Elena?” Ruby Jo says.
No. Yes. I have no idea. “Sure. Fine.”
Click. Click. Click.
“Lissa? What is it with you and that pen?” I say finally.
She grins at me, and the grin takes twenty-five years off her face. “It’s a camera, honey. I used to be a teacher until I retired,” she says. “History. Now I work as a reporter. Freelance, but it keeps me busy. The only question is how I’m going to get enough credible information to expose these assholes. Well, make that two questions. I don’t know how I’ll get that information out of here without a phone. Tricky. What else did you see in his apartment?” Her tone is sharp, and she softens it. “Sorry, I can’t help being brusque when I’m in reporter mode.”
I shrug and think back to the sights and smells. “Coffee. Good Scotch. A pipe on one of the shelves, tucked back behind something else.”
“That’s all?”
“Oh—when I was leaving, his phone rang. The lock screen had a shot of him with a woman and two boys. She seemed familiar. I don’t know—the way she stood or something.” I try like hell to conjure it up in the space before my eyes, but I can’t; it happened too quickly. “She was wearing a hat. That’s all I saw before I got the hell out of there. He’s married, but he was coming on strong.”
Lissa’s eyebrows waggle up and down and up once, and stay high on her forehead.
“Told you I didn’t like him,” Ruby Jo says.
What matters, according to Lissa, isn’t that any of us like or don’t like Alex. What matters is that he seems to like me.
Two sets of eyes are on mine now, reminding me of a childhood playground game. In Ruby Jo’s and Lissa’s stares, I hear three words.
Tag. You’re it.
FIFTY-TWO
We leave for lunch, filing in past the lines of children walking into the dining hall. I stay close enough to them to brush my hand against Freddie and whisper, “It’s going to be all right, baby girl. Trust me.” Freddie looks up with wide, frightened eyes, and I wonder if she can hear the uncertainty in my voice.
The next-to-last girl in line turns hard, accusing eyes at me. I recognize her as Sabrina Fox, the girl whose mother was practically dragging her into a car, insisting they go home at the same time Sabrina insisted the opposite. She nudges the girl next to her. They’re close enough that I can hear Judy Green’s words spoken so softly they sound like sighs.
“It’s her fault. She’s a monster. And you know I should have crushed that test last week.”
Judy and Sabrina continue to whisper. I get every poisonous syllable they say.
Only a week ago, I watched Judy’s mother, Sarah, pull yellow flowers from the beds in front of their house. I don’t want to revisit that place, but not wanting to isn’t enough to prevent me from going there, from hearing Sarah scream at me while a yellow bus took her daughter away.
Every single report we got said her Q was almost perfect.
Did you know something? Did you hold anything back from me?
How did she lose the Q points? Tell me that, El.

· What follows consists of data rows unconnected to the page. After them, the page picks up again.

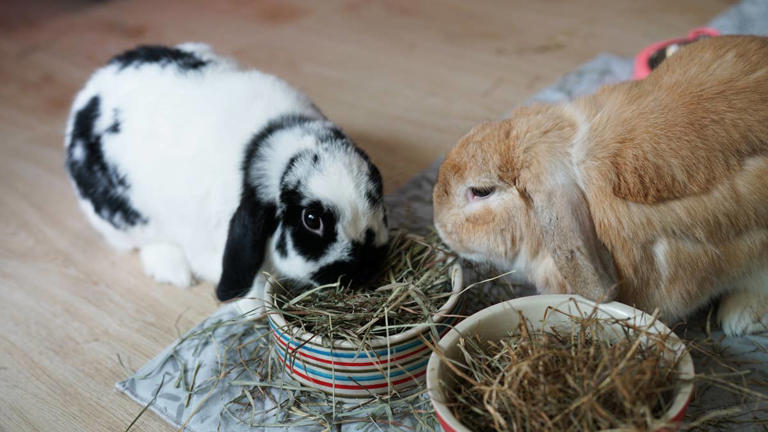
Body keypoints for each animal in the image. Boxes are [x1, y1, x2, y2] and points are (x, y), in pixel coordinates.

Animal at [65, 43, 389, 304]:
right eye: (311, 220)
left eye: (376, 191)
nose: (367, 268)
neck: (265, 140)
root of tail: (89, 90)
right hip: (124, 223)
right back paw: (174, 270)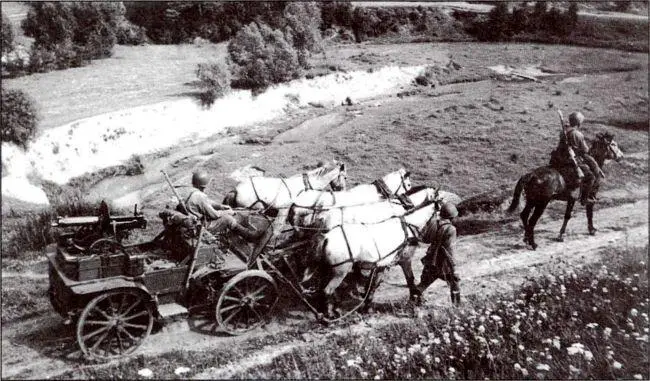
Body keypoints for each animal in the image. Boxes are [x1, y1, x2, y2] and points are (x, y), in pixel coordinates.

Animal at [310, 197, 438, 316]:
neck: (407, 227)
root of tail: (327, 237)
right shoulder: (405, 260)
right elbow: (410, 279)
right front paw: (416, 299)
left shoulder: (382, 265)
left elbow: (374, 285)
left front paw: (367, 307)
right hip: (340, 271)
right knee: (327, 290)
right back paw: (329, 314)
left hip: (328, 269)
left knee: (323, 290)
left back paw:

I guess you’ll have more time for your top two percent now, El. Good luck with them.
And a few days after that, Jolene Fox blowing smoke in my face, calling Malcolm an asshole, wondering why her girl dropped from a silver school to here in the blink of an eye.
Now I’m back in the dining hall listening to the girls, wishing I could stop my ears. Did I know something? No, I didn’t.
When I pass close to Judy, she stares hard into my eyes. “You should have studied history, you bitch. Don’t you know it repeats itself?”
“What did you say?”
“You heard me.”
Sabrina mumbles something about Judy not being herself. “She’s sorry. Really.” Judy doesn’t seem to agree, but lets Sabrina lead her by the arm and pull her gently along to one of the long tables, out of earshot.